Since when did Valentine’s Day become more about the money made, rather than love itself?


Happy Valentine’s Day a whole year on from my single self. I’m now in a relationship – yippee yay and I still agree with myself from last year. Why? Well, my boyfriend is not the romantic type, unless you count a trip to Nando’s and the cinema to watch that Tom Hanks Captain something or rather. I’d like to point out, I am in no way a miserable prick, I don’t spend my time at home, plotting against Valentine’s day all year round or ignore my boyfriend when we both get home, because I’m a bitch, no, not at all. I just don’t see what all the fuss is about.

For example, my boyfriend said he would like to go for dinner somewhere, then, if we wanted, we could go for drinks later, if we wanted to. See, that sounds lovely doesn’t it? It does. Except, although a gorgeously romantic gesture, the restaurant we like going to is charging £30 extra (minus alcohol) because it’s Valentine’s Day.
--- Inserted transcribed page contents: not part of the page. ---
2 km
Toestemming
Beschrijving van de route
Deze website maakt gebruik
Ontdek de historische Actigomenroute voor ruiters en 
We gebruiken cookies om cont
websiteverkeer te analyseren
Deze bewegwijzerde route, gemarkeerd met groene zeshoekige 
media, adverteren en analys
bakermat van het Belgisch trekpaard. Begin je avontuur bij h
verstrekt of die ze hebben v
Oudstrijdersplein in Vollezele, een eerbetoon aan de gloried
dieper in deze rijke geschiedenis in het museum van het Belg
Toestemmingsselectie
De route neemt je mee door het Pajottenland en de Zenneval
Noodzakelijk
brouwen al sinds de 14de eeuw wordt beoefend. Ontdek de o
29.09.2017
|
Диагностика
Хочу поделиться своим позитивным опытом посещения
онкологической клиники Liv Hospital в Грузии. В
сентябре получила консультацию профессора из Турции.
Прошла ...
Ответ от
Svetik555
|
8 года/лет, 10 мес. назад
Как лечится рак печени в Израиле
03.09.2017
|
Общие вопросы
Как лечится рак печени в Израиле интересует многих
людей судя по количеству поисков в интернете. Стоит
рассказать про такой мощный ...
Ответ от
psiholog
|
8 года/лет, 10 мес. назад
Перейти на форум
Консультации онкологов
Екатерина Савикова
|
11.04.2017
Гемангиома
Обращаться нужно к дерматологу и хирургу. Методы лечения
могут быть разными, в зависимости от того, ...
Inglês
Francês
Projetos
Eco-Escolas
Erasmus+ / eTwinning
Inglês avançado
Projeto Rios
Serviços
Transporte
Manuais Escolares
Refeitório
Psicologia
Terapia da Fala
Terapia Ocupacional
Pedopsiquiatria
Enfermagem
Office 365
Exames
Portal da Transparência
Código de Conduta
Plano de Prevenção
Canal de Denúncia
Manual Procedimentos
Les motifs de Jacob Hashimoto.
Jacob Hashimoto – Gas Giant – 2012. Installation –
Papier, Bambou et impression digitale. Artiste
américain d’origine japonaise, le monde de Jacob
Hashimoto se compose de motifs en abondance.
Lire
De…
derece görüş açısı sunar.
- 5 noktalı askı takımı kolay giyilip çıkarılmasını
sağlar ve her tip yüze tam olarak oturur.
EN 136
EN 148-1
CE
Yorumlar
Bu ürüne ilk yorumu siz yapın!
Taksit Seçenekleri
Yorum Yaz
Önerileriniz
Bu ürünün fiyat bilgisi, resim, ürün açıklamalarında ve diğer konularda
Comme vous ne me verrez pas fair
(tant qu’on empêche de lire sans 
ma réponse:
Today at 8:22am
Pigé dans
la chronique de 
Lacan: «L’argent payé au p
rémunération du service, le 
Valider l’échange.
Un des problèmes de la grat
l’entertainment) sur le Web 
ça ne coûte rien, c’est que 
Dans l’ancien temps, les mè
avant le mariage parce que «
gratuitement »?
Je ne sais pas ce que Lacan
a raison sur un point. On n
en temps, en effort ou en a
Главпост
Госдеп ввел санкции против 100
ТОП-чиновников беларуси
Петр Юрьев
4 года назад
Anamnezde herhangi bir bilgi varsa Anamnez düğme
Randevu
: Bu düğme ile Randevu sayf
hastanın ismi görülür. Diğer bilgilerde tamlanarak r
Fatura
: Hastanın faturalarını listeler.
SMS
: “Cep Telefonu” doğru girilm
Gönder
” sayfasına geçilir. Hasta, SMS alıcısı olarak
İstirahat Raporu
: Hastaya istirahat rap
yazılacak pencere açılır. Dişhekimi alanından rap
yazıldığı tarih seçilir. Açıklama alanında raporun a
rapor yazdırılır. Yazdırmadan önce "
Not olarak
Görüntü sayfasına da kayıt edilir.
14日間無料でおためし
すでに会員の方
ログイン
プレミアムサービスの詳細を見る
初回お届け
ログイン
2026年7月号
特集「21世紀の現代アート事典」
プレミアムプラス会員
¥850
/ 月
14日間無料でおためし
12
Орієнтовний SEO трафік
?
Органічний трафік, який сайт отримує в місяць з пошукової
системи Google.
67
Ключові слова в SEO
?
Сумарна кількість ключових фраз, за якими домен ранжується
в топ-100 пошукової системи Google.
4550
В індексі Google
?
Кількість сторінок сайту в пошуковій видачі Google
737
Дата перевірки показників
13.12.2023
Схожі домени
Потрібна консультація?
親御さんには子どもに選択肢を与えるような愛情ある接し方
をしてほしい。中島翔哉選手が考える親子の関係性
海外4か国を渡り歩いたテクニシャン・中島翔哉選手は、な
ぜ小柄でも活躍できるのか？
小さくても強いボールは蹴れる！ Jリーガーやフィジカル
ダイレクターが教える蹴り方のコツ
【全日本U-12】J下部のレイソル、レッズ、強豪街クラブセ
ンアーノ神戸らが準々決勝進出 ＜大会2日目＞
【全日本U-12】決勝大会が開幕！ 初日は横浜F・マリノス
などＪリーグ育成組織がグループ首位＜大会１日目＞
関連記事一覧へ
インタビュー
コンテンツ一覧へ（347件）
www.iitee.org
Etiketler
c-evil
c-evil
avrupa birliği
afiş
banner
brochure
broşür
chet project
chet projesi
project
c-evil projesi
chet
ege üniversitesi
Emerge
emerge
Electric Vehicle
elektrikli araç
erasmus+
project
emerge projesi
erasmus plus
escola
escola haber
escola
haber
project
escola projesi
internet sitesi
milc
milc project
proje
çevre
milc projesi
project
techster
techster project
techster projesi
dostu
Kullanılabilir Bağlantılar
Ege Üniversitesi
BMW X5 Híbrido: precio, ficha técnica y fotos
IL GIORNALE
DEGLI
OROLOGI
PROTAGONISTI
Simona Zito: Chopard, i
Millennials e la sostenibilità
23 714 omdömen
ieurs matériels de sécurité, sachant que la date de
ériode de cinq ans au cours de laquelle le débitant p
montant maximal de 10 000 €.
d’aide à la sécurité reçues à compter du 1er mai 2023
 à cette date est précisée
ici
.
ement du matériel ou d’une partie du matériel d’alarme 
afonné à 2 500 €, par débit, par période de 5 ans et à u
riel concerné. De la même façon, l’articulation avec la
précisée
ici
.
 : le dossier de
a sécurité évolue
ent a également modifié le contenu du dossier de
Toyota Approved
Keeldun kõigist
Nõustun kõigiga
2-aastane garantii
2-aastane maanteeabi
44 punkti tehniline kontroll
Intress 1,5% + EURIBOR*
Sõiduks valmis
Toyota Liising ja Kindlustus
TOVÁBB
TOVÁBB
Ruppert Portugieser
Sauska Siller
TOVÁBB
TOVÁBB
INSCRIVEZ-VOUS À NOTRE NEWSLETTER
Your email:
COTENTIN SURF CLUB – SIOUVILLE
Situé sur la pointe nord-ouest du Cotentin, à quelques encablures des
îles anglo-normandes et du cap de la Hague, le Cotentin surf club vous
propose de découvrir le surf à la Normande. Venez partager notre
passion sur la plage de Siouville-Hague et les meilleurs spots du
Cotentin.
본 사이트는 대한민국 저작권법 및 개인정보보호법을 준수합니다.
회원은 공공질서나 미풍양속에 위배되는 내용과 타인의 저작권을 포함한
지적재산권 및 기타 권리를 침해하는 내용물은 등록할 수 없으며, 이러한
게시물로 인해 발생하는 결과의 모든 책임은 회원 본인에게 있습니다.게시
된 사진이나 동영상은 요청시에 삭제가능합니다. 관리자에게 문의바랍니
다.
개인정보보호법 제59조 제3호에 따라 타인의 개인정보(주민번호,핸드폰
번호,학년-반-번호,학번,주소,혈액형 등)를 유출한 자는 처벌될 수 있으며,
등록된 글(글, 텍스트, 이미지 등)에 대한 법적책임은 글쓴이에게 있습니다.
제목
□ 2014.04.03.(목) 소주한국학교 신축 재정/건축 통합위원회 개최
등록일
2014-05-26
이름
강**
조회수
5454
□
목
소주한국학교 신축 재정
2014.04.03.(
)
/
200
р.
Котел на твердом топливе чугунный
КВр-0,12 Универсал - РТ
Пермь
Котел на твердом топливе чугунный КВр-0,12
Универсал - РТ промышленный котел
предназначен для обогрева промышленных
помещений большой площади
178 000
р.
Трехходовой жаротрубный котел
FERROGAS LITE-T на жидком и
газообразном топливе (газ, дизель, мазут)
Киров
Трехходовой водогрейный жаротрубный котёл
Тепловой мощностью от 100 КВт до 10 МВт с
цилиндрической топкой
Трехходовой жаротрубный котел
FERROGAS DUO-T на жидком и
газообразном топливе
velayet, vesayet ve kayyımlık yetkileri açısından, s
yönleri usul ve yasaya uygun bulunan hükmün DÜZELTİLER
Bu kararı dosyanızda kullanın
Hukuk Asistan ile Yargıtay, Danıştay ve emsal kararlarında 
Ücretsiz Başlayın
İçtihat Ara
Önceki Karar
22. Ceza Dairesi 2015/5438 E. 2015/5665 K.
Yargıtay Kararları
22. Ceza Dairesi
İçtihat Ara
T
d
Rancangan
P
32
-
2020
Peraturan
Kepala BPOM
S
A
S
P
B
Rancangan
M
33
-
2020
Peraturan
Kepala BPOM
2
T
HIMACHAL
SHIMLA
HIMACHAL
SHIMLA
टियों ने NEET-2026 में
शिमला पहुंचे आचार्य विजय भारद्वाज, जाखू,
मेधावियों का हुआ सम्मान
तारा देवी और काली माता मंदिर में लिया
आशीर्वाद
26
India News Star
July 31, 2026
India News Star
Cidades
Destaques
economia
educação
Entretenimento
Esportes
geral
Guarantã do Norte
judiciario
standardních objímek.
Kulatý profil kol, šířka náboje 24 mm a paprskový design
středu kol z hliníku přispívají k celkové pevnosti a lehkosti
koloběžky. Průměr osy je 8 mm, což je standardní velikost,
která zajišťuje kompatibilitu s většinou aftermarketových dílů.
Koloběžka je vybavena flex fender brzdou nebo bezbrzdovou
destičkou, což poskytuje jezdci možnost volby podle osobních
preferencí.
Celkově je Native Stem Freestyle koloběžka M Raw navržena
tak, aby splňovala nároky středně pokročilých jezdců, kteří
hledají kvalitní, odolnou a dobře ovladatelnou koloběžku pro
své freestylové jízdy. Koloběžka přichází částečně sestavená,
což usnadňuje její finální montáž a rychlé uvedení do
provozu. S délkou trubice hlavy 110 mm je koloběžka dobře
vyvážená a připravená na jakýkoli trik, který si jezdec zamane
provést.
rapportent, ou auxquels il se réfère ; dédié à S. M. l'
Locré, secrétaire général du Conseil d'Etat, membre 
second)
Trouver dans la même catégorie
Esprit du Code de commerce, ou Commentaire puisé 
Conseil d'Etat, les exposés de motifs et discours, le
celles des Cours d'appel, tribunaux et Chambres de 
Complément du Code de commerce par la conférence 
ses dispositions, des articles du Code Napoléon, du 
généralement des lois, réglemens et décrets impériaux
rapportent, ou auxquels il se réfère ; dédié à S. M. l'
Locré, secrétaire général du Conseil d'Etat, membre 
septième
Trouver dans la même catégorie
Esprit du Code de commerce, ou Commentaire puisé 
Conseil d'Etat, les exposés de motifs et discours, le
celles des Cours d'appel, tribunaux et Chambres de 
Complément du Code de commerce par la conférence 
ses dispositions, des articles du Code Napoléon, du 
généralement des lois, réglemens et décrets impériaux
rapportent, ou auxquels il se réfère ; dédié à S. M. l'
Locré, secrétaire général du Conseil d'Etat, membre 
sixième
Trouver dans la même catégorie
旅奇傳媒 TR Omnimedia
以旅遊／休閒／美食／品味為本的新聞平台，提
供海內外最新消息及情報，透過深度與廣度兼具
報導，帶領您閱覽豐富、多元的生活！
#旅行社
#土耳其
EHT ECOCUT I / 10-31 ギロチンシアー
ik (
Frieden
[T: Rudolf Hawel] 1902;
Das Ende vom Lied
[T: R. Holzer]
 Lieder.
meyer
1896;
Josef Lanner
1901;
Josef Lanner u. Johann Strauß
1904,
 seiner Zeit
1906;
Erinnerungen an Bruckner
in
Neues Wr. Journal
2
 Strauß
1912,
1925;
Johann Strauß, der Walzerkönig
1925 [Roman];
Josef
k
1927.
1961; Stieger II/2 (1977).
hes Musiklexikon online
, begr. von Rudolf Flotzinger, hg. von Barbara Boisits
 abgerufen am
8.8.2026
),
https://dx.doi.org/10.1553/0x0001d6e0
Er, why? You threw in some extra balloons, some pink glitter and roses and we have to pay for that too?
I love that my boyfriend treats me. He does great little gestures that mean a lot to me and that’s what makes me happy – he does that all year round. Not spending an extortionate amount of money on one day to give into the corporate money mine of all those retailers.
I’m pretty sure Valentine’s Day never started out with the Romans standing by their food/textiles stalls banging their produce about the place, desperately trying to get their customers to buy into all their shit. Not anything like the way most retailers shove it down your throats now.
It all has to be about the perfect card, perfect gift, perfect date, dinner and whatever else. Why does it have to be one day and not every day?
What is it?
There are many different stories of the origins of who or what exactly is Valentine but most say it’s from a famous saint. The day gets its name from a famous saint, but there are several stories of who he was. The popular belief about St Valentine is that he was a priest from Rome in the third century AD. Emperor Claudius II had banned marriage because he thought married men were bad soldiers. Valentine felt this was unfair, so he broke the rules and arranged marriages in secret. When Claudius found out, Valentine was thrown in jail and sentenced to death. There, he fell in love with the jailer’s daughter and when he was taken to be killed on 14 February he sent her a love letter signed “from your Valentine”.
It’s like retailers looked at their piece of history and shat all over it. Let’s fill our shops with endless crap and make people believe this is the shit they need that one day of the year, better than the rest.
The whole ‘we need a day to tell my partner how much we love him/her’ is just crap. I don’t need one day to tell them how much I love them, I do it everyday, if he cooks (rare), pulls a silly face to make me laugh (often) and everything else that makes me love him.
It’s too commercialised.
Did you know?
  • Britons were predicted to spend £978m on their wives, husbands – and prospective partners – on Valentine’s Day gifts, going out and weekends away.
  • The average spend for a man is £39.57 and £22.64 for a woman – although this varies from city to city.
  • Most popular gifts for women include flowers, chocolates and perfume, whilst men get chocolate, dinner and aftershave.
Love has nothing to do with how a retailer measures their profits. There’s too much pressure for those who are in relationships to have the perfect relationship. Fuck sake, it’s hard enough as it is, without having to make it perfect. Nothing in life is perfect, especially a relationship. It’s hard work. For those who are single, stupid retailers make everyone believe that being single sucks, fuck you it doesn’t.

So whatever you are doing this Valentines Day, have a good day. It’s a Friday, like every other Friday, get drunk, eat happy, lounge about, sleep well, party on or do what you want, enjoy it.